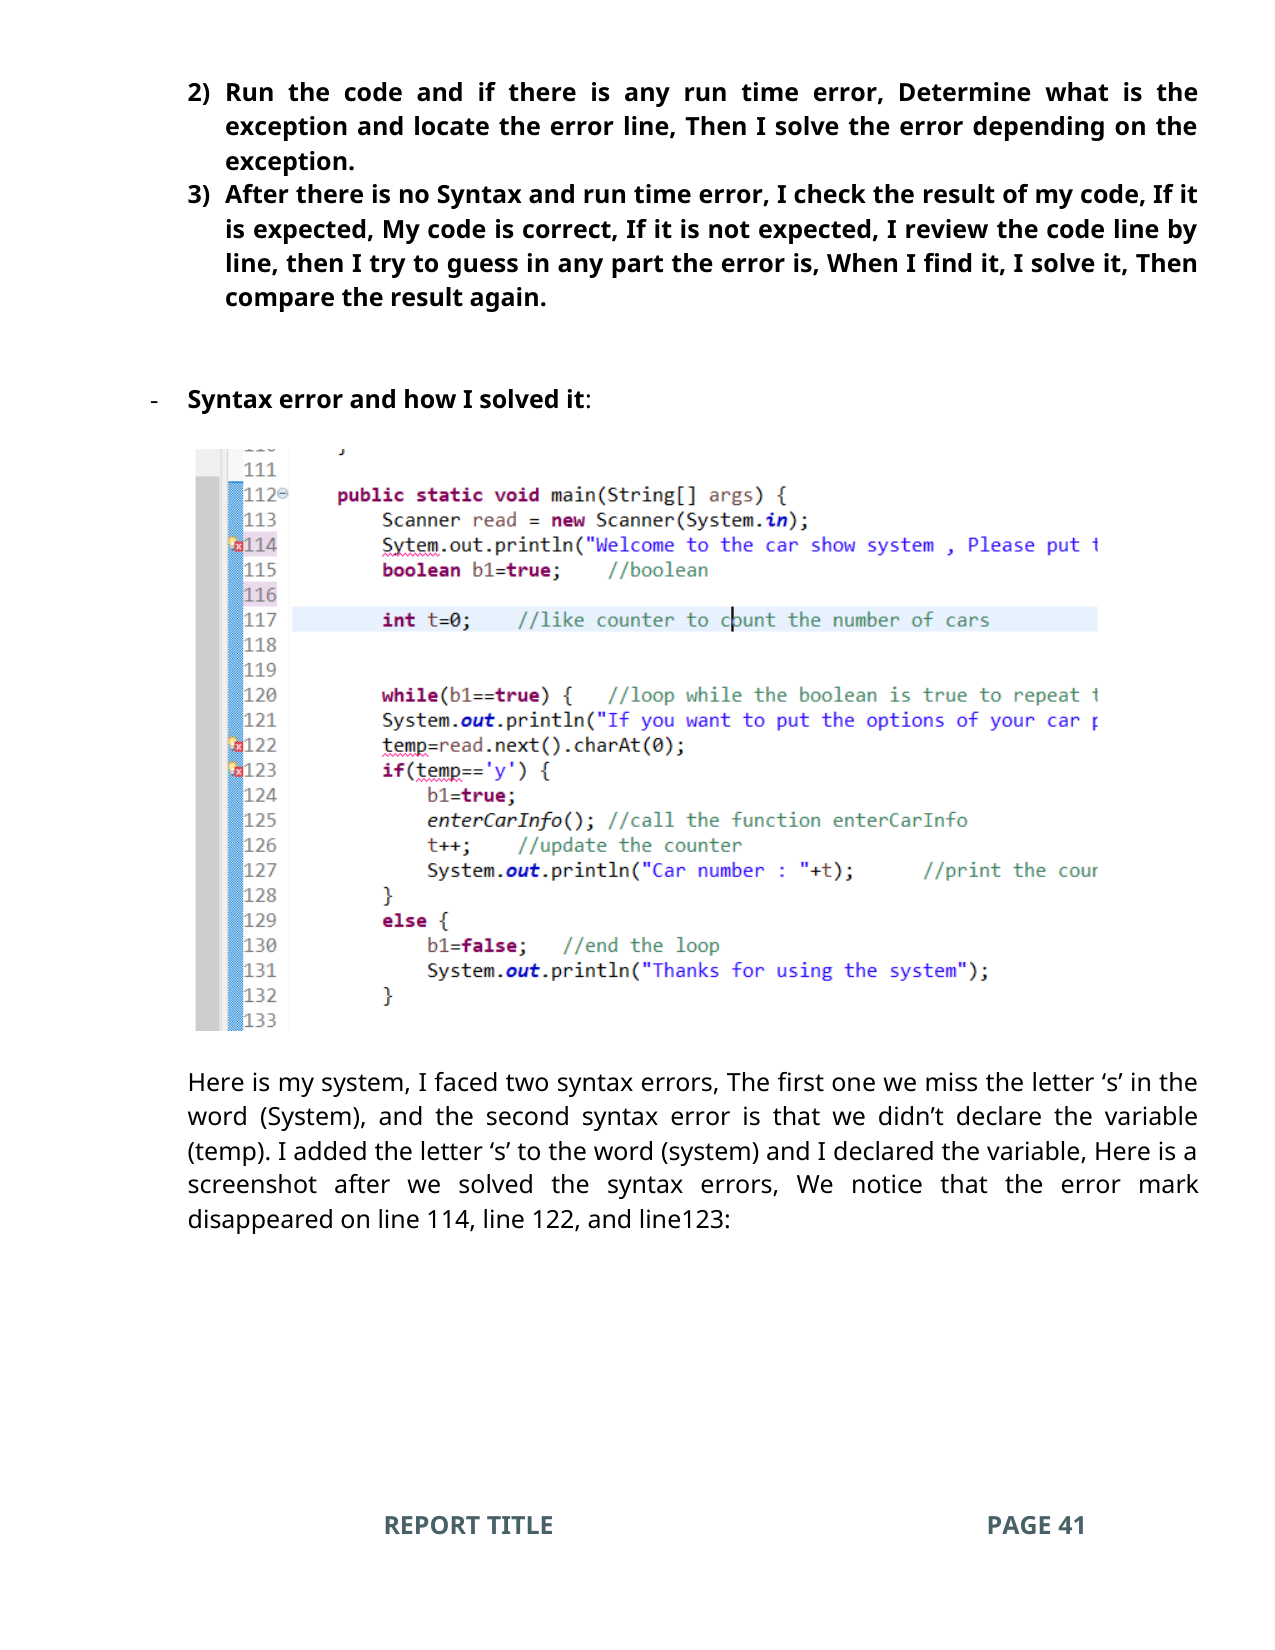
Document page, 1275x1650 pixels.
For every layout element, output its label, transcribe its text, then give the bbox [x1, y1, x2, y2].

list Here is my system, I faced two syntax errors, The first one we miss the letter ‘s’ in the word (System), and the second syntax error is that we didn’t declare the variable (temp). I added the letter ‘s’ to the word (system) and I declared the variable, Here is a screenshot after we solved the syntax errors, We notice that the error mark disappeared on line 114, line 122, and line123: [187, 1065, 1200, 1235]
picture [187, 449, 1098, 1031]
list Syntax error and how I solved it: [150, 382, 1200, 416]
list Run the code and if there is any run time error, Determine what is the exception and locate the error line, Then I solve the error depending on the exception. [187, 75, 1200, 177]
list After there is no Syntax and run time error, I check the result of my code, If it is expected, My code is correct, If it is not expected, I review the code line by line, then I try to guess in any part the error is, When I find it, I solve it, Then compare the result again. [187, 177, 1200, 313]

━━━━━━━━━━

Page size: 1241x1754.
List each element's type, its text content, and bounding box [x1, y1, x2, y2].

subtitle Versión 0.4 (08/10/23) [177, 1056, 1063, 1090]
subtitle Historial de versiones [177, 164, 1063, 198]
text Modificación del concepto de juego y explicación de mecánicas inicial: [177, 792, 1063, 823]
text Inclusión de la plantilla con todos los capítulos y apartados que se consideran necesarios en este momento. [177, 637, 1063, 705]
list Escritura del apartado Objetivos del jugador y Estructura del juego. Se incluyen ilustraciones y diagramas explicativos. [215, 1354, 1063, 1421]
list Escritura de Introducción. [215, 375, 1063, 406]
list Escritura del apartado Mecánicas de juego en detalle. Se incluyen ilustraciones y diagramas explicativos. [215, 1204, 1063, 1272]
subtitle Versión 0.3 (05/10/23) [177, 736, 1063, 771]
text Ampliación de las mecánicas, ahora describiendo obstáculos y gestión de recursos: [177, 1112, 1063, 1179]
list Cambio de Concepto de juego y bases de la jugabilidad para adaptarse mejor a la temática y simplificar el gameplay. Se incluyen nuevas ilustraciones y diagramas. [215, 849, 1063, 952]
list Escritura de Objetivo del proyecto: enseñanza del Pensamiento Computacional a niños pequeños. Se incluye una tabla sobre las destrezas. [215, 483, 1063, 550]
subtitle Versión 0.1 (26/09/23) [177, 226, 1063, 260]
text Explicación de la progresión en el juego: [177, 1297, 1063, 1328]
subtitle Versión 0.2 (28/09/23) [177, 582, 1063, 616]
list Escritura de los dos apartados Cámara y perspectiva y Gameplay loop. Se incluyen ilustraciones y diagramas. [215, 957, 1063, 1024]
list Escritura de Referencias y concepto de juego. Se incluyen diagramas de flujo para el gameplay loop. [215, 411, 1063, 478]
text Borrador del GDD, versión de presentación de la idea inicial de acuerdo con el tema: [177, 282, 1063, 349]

━━━━━━━━━━

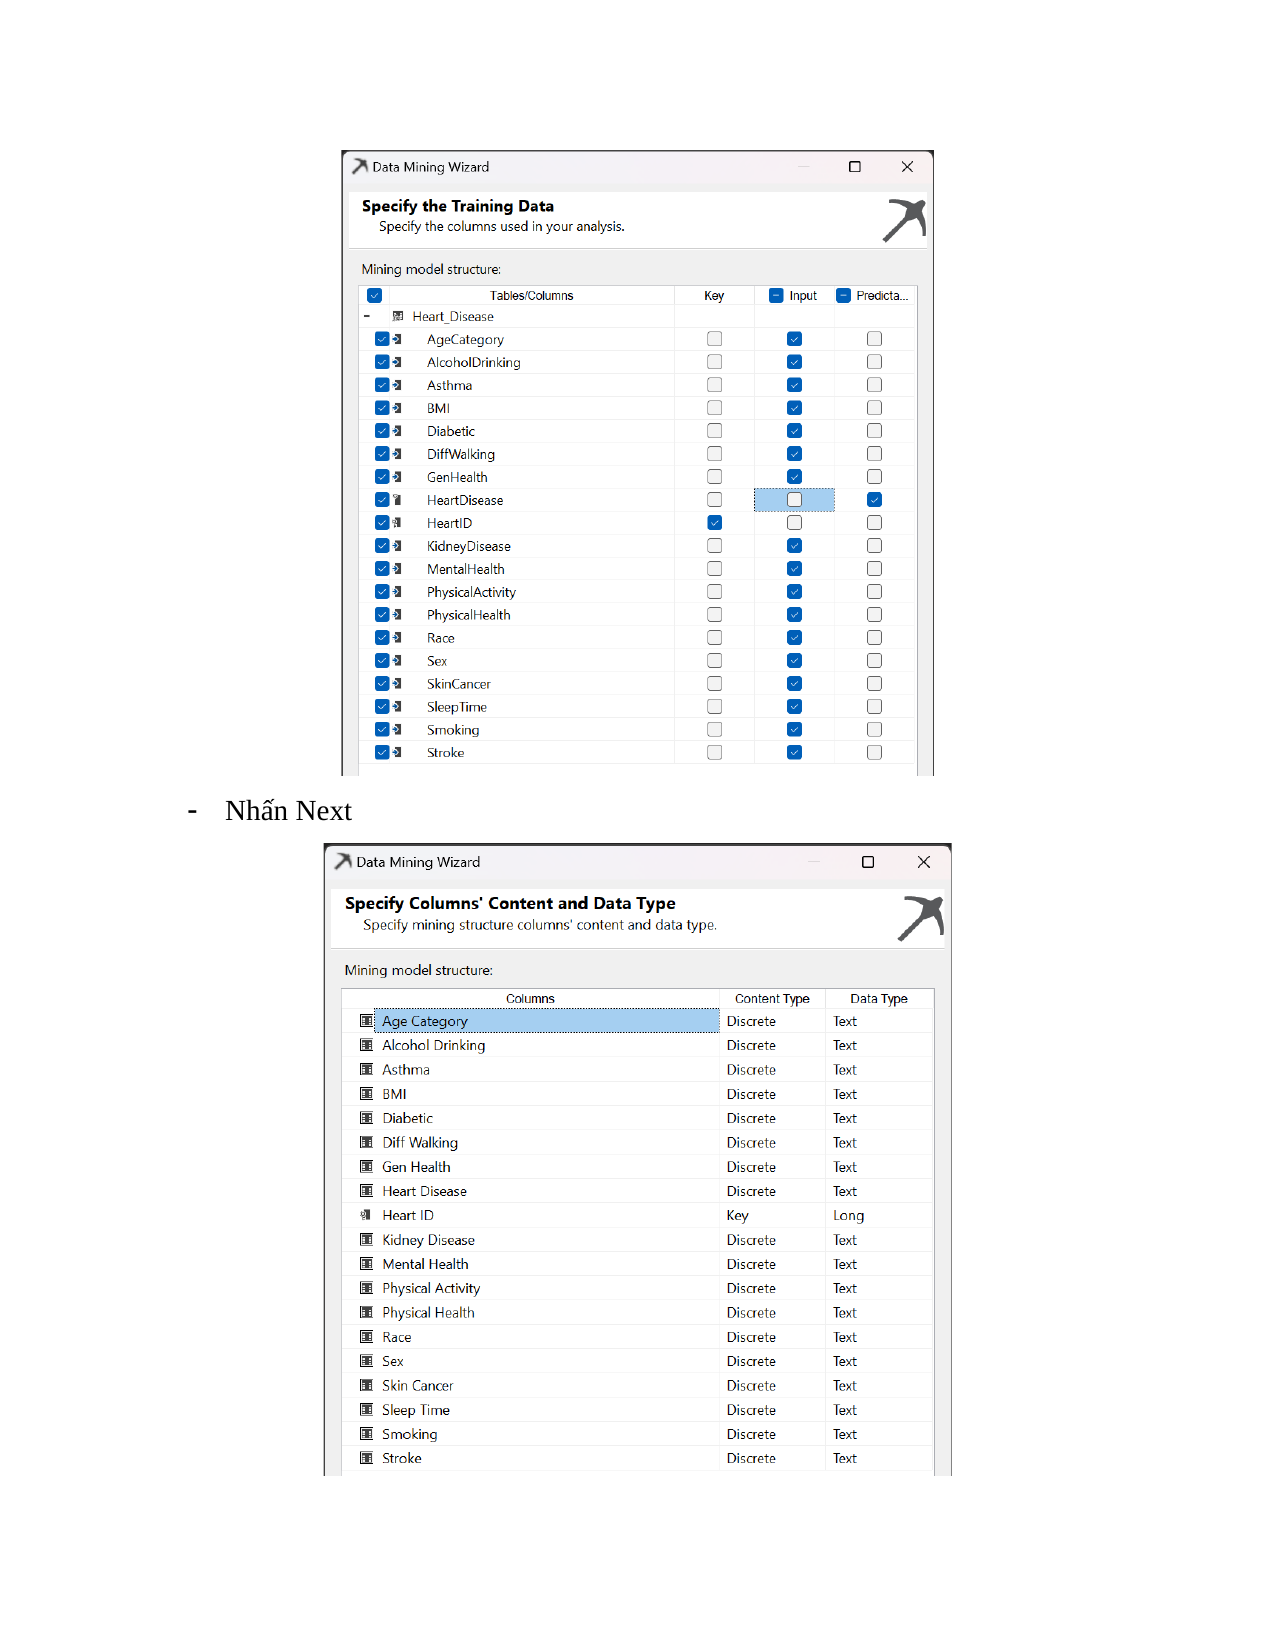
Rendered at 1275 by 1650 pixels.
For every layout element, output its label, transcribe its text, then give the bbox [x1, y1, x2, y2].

━━━━━━━━━━

INSTRUCTION
For each line of the material that contains "pixels", return a copy.

COMPLETED TASK
Document page, 1275x1650 pixels.
Rendered at 1275 by 1650 pixels.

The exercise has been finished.